If it gets too much, find a way to manage the situation so that you can stay relaxed and happy. Decide if you’re ok to let the comments roll off your back or let them know you have it covered. Your baby, your way!
Christmas and gatherings are also a lovely time to celebrate an expanding family too! Your family and friends will be overjoyed at the impending arrival of your baby and you might like to take the time to celebrate and plan together for when that happens.
If you’re comfortable with being the centre of attention a little over the holiday, enjoy it. Let your loved ones spoil you, fetch you a drink, give your shoulders a rub and help you out, if they’re kind enough to offer!


4. Don’t overdo it
Christmas can be a busy affair with plans to visit friends and family, attend parties and events and shop until you want to drop. However, now isn’t the time to feel like you need to do it all.

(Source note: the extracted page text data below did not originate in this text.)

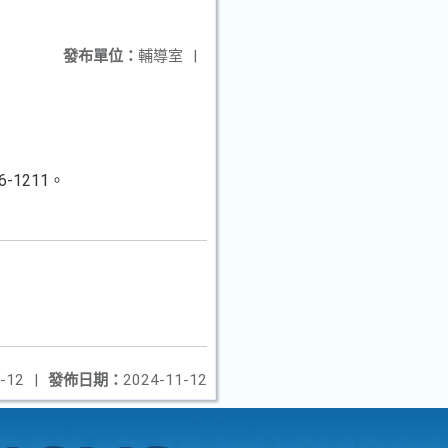
發布單位：
輔導室
|
1211。
-12
|
發佈日期：
2024-11-12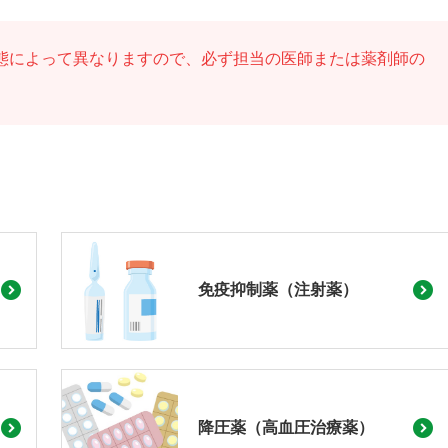
態によって異なりますので、必ず担当の医師または薬剤師の
免疫抑制薬（注射薬）
降圧薬（高血圧治療薬）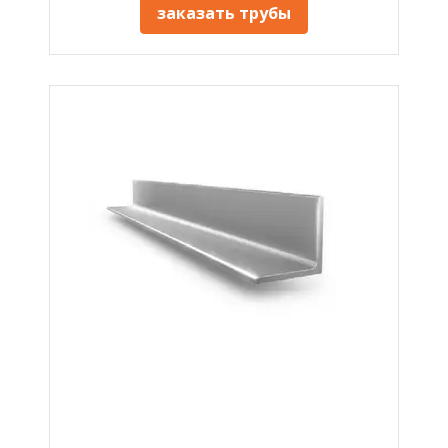
заказать трубы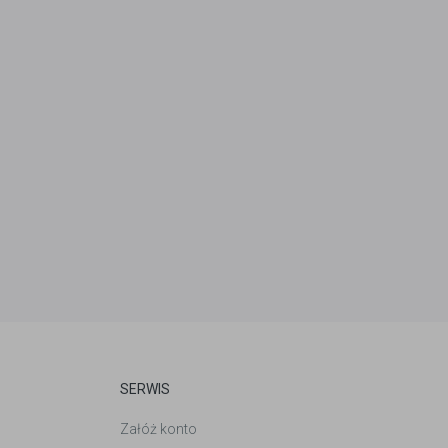
SERWIS
Załóż konto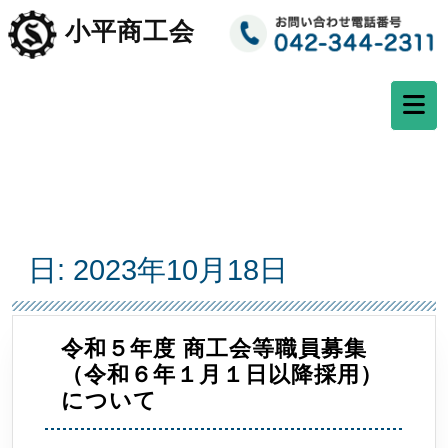
コ
小平商工会
ン
テ
ン
ツ
へ
ス
キ
ッ
プ
日:
2023年10月18日
令和５年度 商工会等職員募集
（令和６年１月１日以降採用）
令
について
和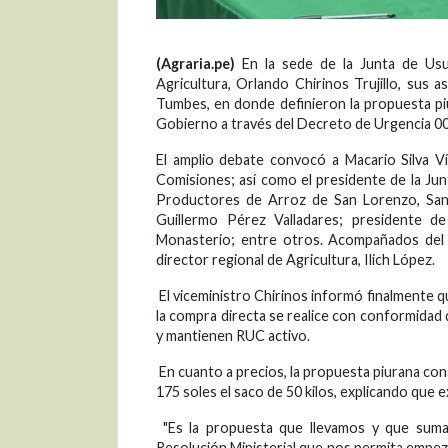
(Agraria.pe)
En la sede de la Junta de Usua
Agricultura, Orlando Chirinos Trujillo, sus 
Tumbes, en donde definieron la propuesta piu
Gobierno a través del Decreto de Urgencia 00
El amplio debate convocó a Macario Silva Ví
Comisiones; así como el presidente de la Jun
Productores de Arroz de San Lorenzo, Sant
Guillermo Pérez Valladares; presidente 
Monasterio; entre otros. Acompañados del d
director regional de Agricultura, Ilich López.
El viceministro Chirinos informó finalmente 
la compra directa se realice con conformidad 
y mantienen RUC activo.
En cuanto a precios, la propuesta piurana conse
175 soles el saco de 50 kilos, explicando que
"Es la propuesta que llevamos y que suma
Resolución Ministerial que nos permita empez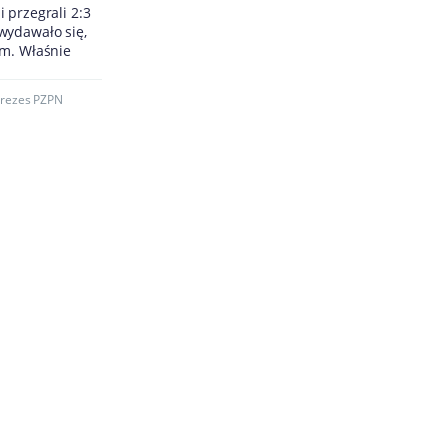
 przegrali 2:3
wydawało się,
ym. Właśnie
rezes PZPN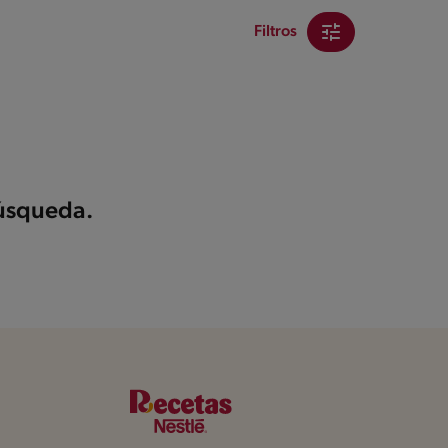
Filtros
búsqueda.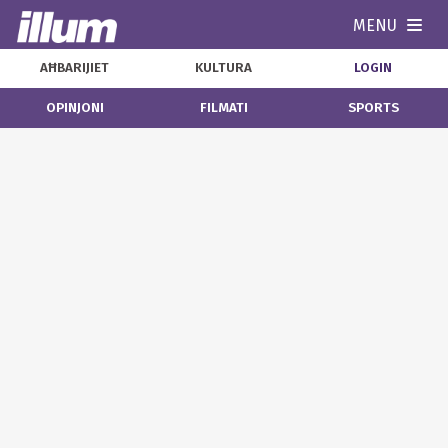
MENU
Navi
AĦBARIJIET
KULTURA
LOGIN
OPINJONI
FILMATI
SPORTS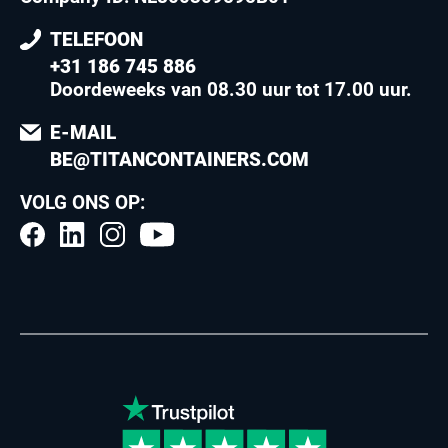
TELEFOON
+31 186 745 886
Doordeweeks van 08.30 uur tot 17.00 uur
.
E-MAIL
BE@TITANCONTAINERS.COM
VOLG ONS OP: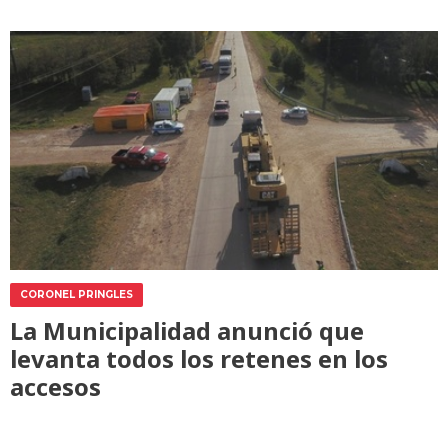
CORONEL PRINGLES
La Municipalidad anunció que
levanta todos los retenes en los
accesos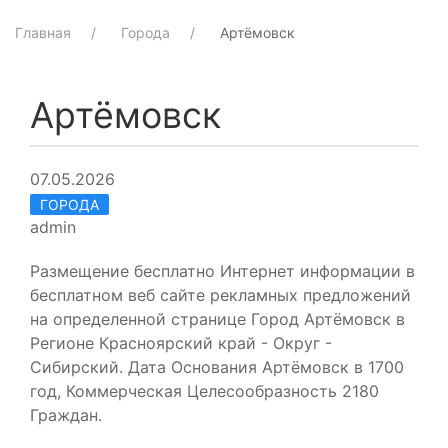
Главная
Города
Артёмовск
Артёмовск
07.05.2026
ГОРОДА
admin
Размещение бесплатно Интернет информации в
бесплатном веб сайте рекламных предложений
на определенной странице Город Артёмовск в
Регионе Красноярский край - Округ -
Сибирский. Дата Основания Артёмовск в 1700
год, Коммерческая Целесообразность 2180
Граждан.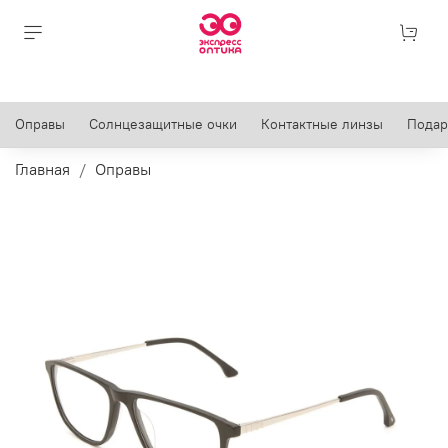
Оправы
Солнцезащитные очки
Контактные линзы
Подар
Главная
Оправы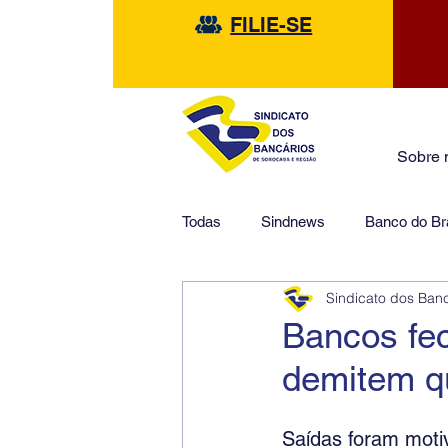
FILIE-SE
Sobre 
Todas
Sindnews
Banco do Bra
Sindicato dos Ban
Safra
HSBC
Financeir
Bancos fe
demitem q
Saídas foram moti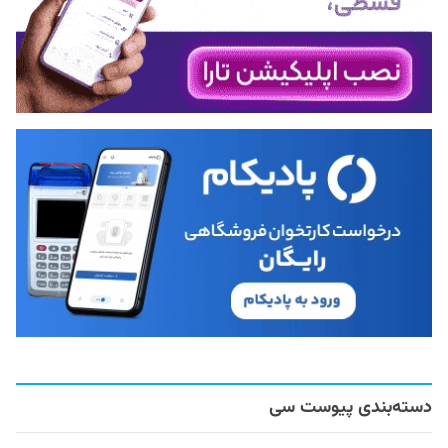
دسته‌بندی پیوست سی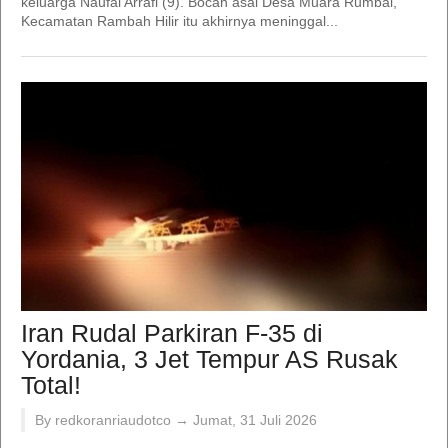
keluarga Naufal Arrafi (9). Bocah asal Desa Muara Rumbai,
Kecamatan Rambah Hilir itu akhirnya meninggal...
Iran Rudal Parkiran F-35 di
Yordania, 3 Jet Tempur AS Rusak
Total!
By redkoranriaudotco →
Jumat, 31 Juli 2026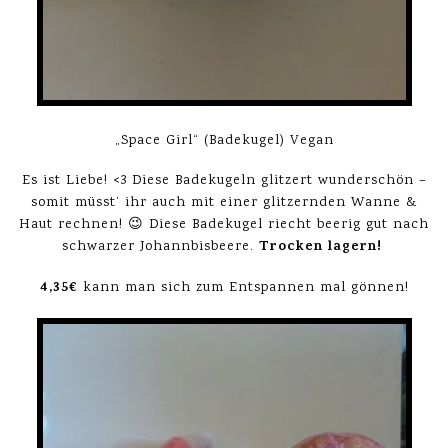
„Space Girl“ (Badekugel) Vegan
Es ist Liebe! <3 Diese Badekugeln glitzert wunderschön –
somit müsst‘ ihr auch mit einer glitzernden Wanne &
Haut rechnen! 😉 Diese Badekugel riecht beerig gut nach
Trocken lagern!
schwarzer Johannbisbeere.
4,35€
kann man sich zum Entspannen mal gönnen!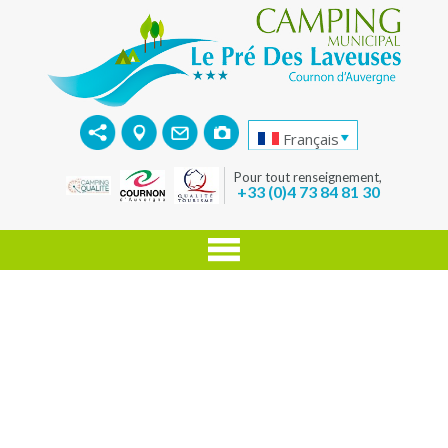
Français
Pour tout renseignement,
+33 (0)4 73 84 81 30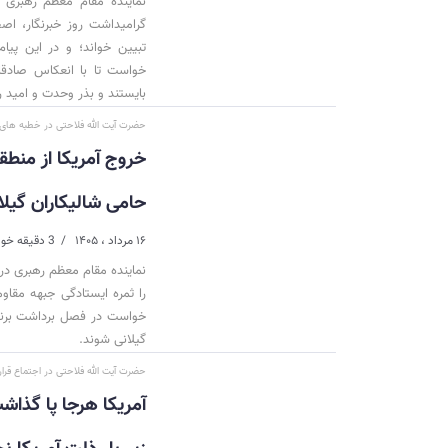
گرامیداشت روز خبرنگار، اص
تبیین خواند؛ و در این پیا
خواست تا با انعکاس صادقان
بایستند و بذر وحدت و امید ر
حضرت آیت الله فلاحتی در خطبه های
خروج آمریکا از منط
حامی شالیکاران گیلا
۱۶ مرداد ، ۱۴۰۵
3 دقیقه خواندن
نماینده مقام معظم رهبری در 
را ثمره ایستادگی جبهه مقاو
خواست در فصل برداشت برنج ب
گیلانی شوند.
حضرت آیت الله فلاحتی در اجتماع قرا
آمریکا هرجا پا گذاش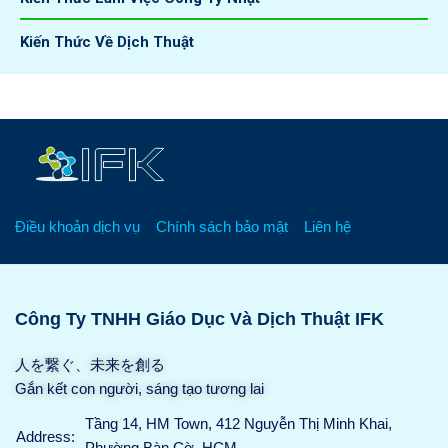
Kiến Thức Về Dịch Thuật
Điều khoản dịch vụ
Chính sách bảo mật
Liên hệ
Công Ty TNHH Giáo Dục Và Dịch Thuật IFK
人を繋ぐ、未来を創る
Gắn kết con người, sáng tạo tương lai
Tầng 14, HM Town, 412 Nguyễn Thị Minh Khai,
Address:
Phường Bàn Cờ, HCM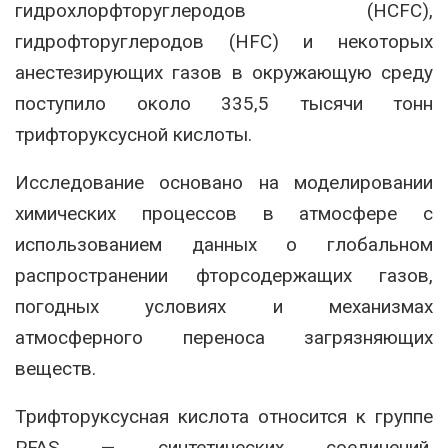
гидрохлорфторуглеродов (HCFC),
гидрофторуглеродов (HFC) и некоторых
анестезирующих газов в окружающую среду
поступило около 335,5 тысячи тонн
трифторуксусной кислоты.
Исследование основано на моделировании
химических процессов в атмосфере с
использованием данных о глобальном
распространении фторсодержащих газов,
погодных условиях и механизмах
атмосферного переноса загрязняющих
веществ.
Трифторуксусная кислота относится к группе
PFAS — синтетических соединений,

If you don’t want to attend something, see someone or be somewhere, just say no. Choose only the occasions that you really want to be a part of and if you need to, don’t feel bad about cancelling, even at the last minute.
This might include long car journeys or plane rides and you might prefer, especially in the final months of your pregnancy, to stay close to your home.
Morning sickness, swollen feet or back ache can make travel hard work and uncomfortable so decide in advance if the journey is worth it, or even if it’s doable at all.
Perhaps your friends and family can visit you in the comfort of your home or meet you at a closer destination. That said, don’t overfill your calendar with hosting guests too much either. The work that might go into getting your home ready for guests could end up being even more tiring that if you were to go to their house instead.
It’s important for you to stay stress-free and as relaxed as you can and if that means letting someone down a little, so be it. Your friends and family will completely understand that your priorities are starting to shift now.


5. Put your feet up!
New parents have a lot in store for the first few months with a new baby. So, if it’s possible, take a little time to relax while you can.
Depending on where you are in your pregnancy, you might be finding that you tire more easily, need more sleep or can’t be on your feet for quite as long as before.
And when it comes to Christmas Day itself, enjoy this time together with your current family, and if you can, get an early night and leave the clearing up tasks to them!
The run up to Christmas can be a magical time and one to create some beautiful memories that you’ll treasure forever.
This time next year, your own precious cargo will be enjoying their very first Christmas with you. There is so much to look forward to and plan for when you’re sharing Christmas Day with your new baby!
We hope our guide to planning for and surviving Christmas will help you to make it a wonderful and relaxing day.